# Text for analysis:
++++

Your system, like every Windows system I know, uses by default the 1252 ANSI code page, so you could try to use

use Encode qw( decode );
@ARGV = map { decode('cp1252', $_) } @ARGV;

Note that cp1252 cannot represent all of those characters, which is why the console and thus Perl actually receives

  • a 97
  • ß 223
  • ? 63
  • d 100
  • e 101
  • ? 63

There is a "Wide" interface for passing (almost) any Unicode code point to a program, but

  1. The Wide interface is not used when you type in a command at the prompt.
  2. Perl uses the ANSI interface to fetch the parameters, so even if you started Perl using the Wide interface, the parameters would get downgraded to ANSI when Perl fetches them.

Sorry, but this is a "you can't" type of situation. You need a different approach. Diomidis Spinellis suggests changing your system's ANSI code page as follows in Win7:

  1. Control Panel
  2. Region and Language
  3. Administrative
  4. Language for non-Unicode programs
  5. Set the Current language for non-Unicode programs to the language associated with the specific characters (Greek in your case).

At this point, you'd use the encoding of the ANSI code page associated with the new selected encoding instead of cp1252 (cp1253 for Greek).

++++

# Records:
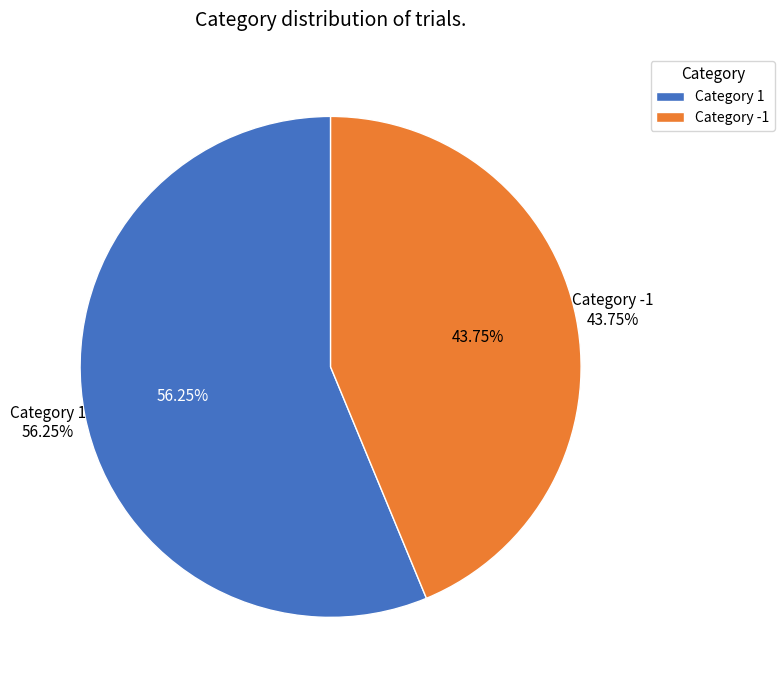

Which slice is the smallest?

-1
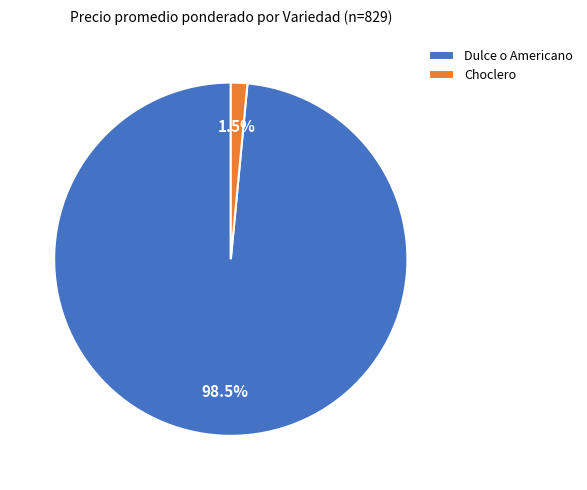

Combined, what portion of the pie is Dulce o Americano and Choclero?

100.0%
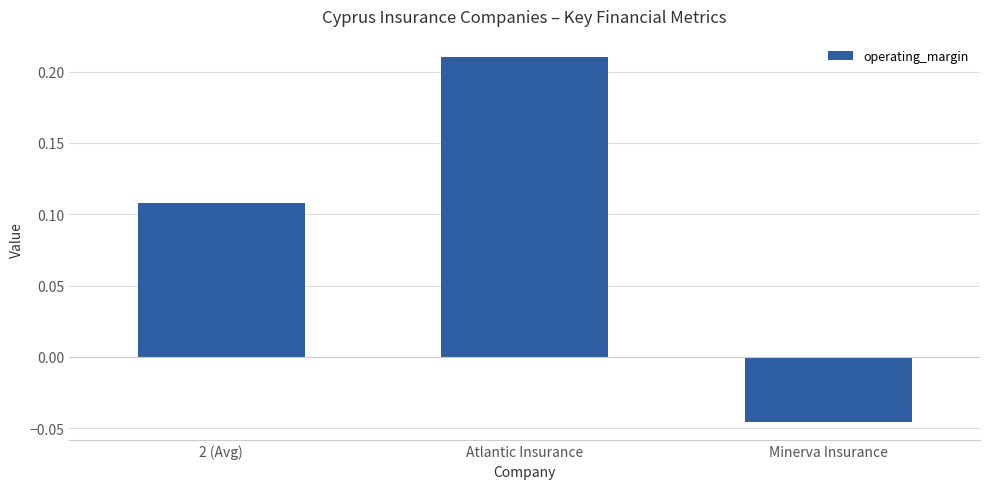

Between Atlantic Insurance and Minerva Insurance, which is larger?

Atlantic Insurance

++++

# Set of tasks:
A – In the text about Perl and Windows code pages, do these statements agree with it? (i) Perl fetches its parameters through the Wide interface. (ii) The Wide interface is not used when a command is typed at the prompt. (iii) After switching to Greek, cp1253 would be used in place of cp1252. Answer yes or no for each and quote the deciding words.
B – Please carry the text on Perl and Windows code pages forward, starting after its final sentence.

# Exercise responses:
A –
(i) No: "Perl uses the ANSI interface to fetch the parameters"
(ii) Yes: "The Wide interface is not used when you type in a command at the prompt."
(iii) Yes: "instead of cp1252 (cp1253 for Greek)"

B –
use Encode qw( decode );
@ARGV = map { decode('cp1253', $_) } @ARGV;

Note that using chcp to modify the code page used within the console window does not affect the code page in which Perl receives its arguments, which is always an ANSI code page. See the examples below (cp737 is the Greek OEM code page, and cp1253 is the Greek ANSI code page. You can find the encodings labeled as 37 and M7 in this document.)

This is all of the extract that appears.